Recently, the new animated series on Netflix, "Blue Period," has been captivating to watch. The story revolves around a high school student who discovers his love for painting and aims to enter Tokyo University of the Arts. I spent an entire day binge-watching all the episodes currently available.
Upon reflection, I realize I share a similar trait with the main character.
I’m not particularly skilled at playing the piano or guitar, my command of Japanese and English isn’t impressive, my programming isn't top-notch, my cooking is just average, and my YouTube channel hasn't been managed well. Although I did well in high school, I didn’t have any grand goals, and to make matters worse, I didn’t perform well in college and even extended my graduation. If I had to summarize it in three words, it would be "jack of all trades, master of none."
To outsiders, it might seem like I have a lot of skills, but the reality is I lack confidence and know that someone like me, an average person, needs to invest more time and effort to reach what others consider a standard level. The protagonist is fortunate to find his purpose in the anime, while I’m still drifting aimlessly.
"Having hobbies you enjoy is fine; I think that’s the adult perspective. Isn’t it normal to spend a lot of time on what you love?" Sure, everyone can preach platitudes, but the kind of despair that comes from being so broke you can't even withdraw money from an ATM can't be resolved with a few wise sayings.
Recently, a term called "High Earners, Not Rich Yet" (HENRY) has emerged, referring to middle to upper-income households earning over $100,000 a year. While I’m still quite far from this income bracket, I do earn above the average salary, which gives me a bit more financial freedom.

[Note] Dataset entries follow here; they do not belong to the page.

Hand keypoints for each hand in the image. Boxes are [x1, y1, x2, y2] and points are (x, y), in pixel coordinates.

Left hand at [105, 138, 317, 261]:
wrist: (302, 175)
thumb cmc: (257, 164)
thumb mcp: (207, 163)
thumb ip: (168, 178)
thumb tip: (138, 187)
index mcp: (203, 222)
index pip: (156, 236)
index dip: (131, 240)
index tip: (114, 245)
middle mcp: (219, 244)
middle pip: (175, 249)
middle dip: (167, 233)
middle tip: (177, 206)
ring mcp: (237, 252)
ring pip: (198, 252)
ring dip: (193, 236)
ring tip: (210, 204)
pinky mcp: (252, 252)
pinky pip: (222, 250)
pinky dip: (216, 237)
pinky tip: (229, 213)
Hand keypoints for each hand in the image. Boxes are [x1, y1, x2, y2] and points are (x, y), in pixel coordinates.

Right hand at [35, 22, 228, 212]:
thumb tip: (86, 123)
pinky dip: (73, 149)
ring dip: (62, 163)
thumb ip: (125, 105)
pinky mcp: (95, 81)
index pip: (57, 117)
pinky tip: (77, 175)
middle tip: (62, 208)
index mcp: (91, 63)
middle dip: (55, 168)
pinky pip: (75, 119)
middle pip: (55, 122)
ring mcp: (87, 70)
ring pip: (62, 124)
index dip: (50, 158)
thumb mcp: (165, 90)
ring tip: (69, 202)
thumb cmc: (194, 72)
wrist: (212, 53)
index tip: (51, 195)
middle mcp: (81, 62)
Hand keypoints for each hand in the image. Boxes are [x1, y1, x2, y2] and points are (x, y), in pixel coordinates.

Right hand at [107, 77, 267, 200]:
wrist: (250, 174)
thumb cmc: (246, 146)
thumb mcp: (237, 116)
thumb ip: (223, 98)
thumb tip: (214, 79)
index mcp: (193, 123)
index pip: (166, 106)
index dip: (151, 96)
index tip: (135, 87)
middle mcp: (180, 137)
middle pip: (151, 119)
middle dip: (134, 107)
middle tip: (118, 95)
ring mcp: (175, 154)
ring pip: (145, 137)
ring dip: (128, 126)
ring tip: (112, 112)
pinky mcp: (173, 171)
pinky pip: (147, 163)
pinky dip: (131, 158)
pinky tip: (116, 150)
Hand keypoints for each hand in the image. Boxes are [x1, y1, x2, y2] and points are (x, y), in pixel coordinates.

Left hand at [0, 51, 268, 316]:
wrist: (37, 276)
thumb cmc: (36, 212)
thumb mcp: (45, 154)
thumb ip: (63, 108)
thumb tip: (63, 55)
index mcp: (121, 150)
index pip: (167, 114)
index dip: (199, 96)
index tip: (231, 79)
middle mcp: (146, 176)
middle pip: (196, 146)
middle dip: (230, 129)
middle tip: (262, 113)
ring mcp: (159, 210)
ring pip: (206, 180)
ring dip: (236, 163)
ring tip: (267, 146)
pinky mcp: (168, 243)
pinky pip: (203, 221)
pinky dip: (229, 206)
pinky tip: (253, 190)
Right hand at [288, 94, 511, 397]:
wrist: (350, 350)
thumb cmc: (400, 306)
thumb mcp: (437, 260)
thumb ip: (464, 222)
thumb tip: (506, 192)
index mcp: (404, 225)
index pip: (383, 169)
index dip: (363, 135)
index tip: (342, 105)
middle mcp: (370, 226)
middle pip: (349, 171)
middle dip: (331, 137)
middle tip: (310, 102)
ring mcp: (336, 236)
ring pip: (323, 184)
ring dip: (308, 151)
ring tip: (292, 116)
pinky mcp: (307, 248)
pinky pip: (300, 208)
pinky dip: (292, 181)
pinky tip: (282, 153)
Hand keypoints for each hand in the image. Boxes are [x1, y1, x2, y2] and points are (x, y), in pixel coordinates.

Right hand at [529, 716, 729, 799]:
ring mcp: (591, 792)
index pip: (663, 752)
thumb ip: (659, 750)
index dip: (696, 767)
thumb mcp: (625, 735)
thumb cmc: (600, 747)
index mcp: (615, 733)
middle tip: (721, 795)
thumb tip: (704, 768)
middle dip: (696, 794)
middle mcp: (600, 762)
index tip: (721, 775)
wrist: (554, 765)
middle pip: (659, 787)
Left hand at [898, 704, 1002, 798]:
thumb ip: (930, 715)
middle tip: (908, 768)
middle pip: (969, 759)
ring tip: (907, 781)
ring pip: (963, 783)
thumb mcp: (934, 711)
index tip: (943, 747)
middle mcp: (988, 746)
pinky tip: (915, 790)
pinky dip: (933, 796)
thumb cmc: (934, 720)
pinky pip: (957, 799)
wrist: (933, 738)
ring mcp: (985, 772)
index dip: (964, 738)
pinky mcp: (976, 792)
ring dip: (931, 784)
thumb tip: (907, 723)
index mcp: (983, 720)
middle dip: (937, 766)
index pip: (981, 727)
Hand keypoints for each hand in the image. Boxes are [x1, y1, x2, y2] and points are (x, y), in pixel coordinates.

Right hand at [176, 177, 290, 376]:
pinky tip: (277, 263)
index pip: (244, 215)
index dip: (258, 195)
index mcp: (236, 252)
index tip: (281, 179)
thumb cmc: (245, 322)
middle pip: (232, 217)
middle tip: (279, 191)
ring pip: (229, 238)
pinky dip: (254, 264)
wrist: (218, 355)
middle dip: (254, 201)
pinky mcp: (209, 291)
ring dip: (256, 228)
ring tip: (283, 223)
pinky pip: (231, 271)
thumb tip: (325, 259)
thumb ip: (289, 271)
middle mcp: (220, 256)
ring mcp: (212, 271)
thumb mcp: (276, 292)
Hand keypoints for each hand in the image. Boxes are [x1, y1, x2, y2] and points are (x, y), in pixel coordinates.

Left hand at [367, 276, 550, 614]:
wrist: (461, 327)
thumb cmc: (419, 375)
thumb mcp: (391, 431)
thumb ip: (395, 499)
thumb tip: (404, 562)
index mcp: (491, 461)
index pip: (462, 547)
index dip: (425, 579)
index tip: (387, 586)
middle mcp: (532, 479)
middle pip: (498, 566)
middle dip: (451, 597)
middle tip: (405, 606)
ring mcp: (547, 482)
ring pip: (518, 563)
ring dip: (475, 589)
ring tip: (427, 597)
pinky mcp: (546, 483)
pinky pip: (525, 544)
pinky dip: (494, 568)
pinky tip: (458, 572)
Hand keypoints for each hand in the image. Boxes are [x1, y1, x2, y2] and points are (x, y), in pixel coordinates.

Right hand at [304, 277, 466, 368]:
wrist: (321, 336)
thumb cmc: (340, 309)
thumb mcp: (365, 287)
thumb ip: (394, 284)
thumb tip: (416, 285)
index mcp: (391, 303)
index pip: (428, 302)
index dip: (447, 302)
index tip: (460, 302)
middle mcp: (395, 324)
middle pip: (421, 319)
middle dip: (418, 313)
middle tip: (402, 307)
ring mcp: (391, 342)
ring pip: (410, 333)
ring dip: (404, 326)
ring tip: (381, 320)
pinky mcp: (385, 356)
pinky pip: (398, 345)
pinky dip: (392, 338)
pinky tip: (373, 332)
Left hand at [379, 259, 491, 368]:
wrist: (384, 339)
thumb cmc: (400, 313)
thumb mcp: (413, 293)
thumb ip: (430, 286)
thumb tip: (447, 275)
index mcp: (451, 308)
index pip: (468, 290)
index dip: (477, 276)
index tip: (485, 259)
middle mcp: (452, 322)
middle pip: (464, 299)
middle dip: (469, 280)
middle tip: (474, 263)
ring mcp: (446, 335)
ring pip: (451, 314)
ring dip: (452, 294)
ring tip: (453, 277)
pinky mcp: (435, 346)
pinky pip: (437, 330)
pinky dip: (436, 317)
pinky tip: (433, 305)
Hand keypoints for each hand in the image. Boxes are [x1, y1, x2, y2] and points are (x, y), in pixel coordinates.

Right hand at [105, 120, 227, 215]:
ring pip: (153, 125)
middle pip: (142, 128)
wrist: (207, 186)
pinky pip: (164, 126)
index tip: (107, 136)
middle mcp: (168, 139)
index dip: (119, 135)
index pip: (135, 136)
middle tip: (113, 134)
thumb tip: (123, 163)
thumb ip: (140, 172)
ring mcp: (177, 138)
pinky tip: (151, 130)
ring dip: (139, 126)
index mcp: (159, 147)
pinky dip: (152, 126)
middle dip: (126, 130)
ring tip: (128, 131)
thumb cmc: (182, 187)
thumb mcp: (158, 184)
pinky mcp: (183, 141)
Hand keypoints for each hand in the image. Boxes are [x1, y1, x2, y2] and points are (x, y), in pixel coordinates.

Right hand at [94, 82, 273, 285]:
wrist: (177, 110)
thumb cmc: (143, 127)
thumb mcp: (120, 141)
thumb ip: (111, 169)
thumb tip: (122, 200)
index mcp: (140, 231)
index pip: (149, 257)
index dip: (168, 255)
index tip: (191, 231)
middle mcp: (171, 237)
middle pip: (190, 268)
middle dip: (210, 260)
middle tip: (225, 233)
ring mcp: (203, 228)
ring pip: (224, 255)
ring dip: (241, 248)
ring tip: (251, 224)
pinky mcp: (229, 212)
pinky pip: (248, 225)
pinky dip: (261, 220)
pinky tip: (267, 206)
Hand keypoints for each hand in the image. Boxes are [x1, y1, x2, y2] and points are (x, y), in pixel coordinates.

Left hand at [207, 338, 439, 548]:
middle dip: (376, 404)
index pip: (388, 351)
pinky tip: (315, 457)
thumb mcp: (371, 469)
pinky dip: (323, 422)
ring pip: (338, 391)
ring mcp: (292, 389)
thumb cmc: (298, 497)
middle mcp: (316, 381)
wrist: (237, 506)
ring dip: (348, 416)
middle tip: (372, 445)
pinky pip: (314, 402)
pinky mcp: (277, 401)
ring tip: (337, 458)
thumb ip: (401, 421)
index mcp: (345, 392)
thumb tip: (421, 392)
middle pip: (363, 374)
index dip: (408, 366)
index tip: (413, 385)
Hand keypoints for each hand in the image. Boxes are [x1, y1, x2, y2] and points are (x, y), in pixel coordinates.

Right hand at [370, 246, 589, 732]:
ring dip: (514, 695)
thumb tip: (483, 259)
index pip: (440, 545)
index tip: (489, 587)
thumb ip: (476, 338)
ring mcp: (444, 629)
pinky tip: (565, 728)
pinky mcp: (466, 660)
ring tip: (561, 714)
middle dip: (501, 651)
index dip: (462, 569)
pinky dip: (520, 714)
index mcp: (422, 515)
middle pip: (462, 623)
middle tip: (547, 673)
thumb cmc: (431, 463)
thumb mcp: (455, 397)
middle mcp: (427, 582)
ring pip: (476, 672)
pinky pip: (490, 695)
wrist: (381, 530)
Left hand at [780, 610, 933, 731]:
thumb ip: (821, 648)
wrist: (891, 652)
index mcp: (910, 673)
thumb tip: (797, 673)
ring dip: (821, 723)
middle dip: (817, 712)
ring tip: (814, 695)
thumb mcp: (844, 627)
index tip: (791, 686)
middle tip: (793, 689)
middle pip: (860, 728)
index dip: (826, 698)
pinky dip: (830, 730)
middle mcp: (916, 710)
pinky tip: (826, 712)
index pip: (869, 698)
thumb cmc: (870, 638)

The phenomenon of conspicuous consumption has been well explained by this:
Thinking it over, an increase in salary often leads to a disproportionate rise in income tax and pension contributions. So, although my income looks higher on paper, after deducting taxes, pensions, student loans, and credit debt, it’s not that different from the average income group. I believe that higher salaries are usually earned through skilled work, yet this group faces the highest tax burdens, unlike the truly wealthy, who can evade taxes through banks and corporations. Those who truly enter the wealthy class often do so not through labor and skill but by manipulating capital; this is the group that should be taxed more.
With rising consumption taxes, inflation, and scarcity of goods, it’s the salaried class (the middle class) that ultimately suffers, revealing that at our core, we are all quite similar.
Returning to the concept of "Blue Period," I feel that even now, I can't articulate what I truly love. Just thinking about it makes me feel quite melancholic.
Similar to the episode about mental breakdown, the external expectations and pressures can indeed affect both mind and body. After spending so long in the same industry, it’s inevitable to feel confused about what you want to pursue.
Perhaps in the near future, I will consider venturing into different fields. I might still write code or completely shift to a different industry or area, to see what I can discover. "Those who have goals and can work tirelessly are unbeatable," but how much longer must I wait to find my goal? わかりません。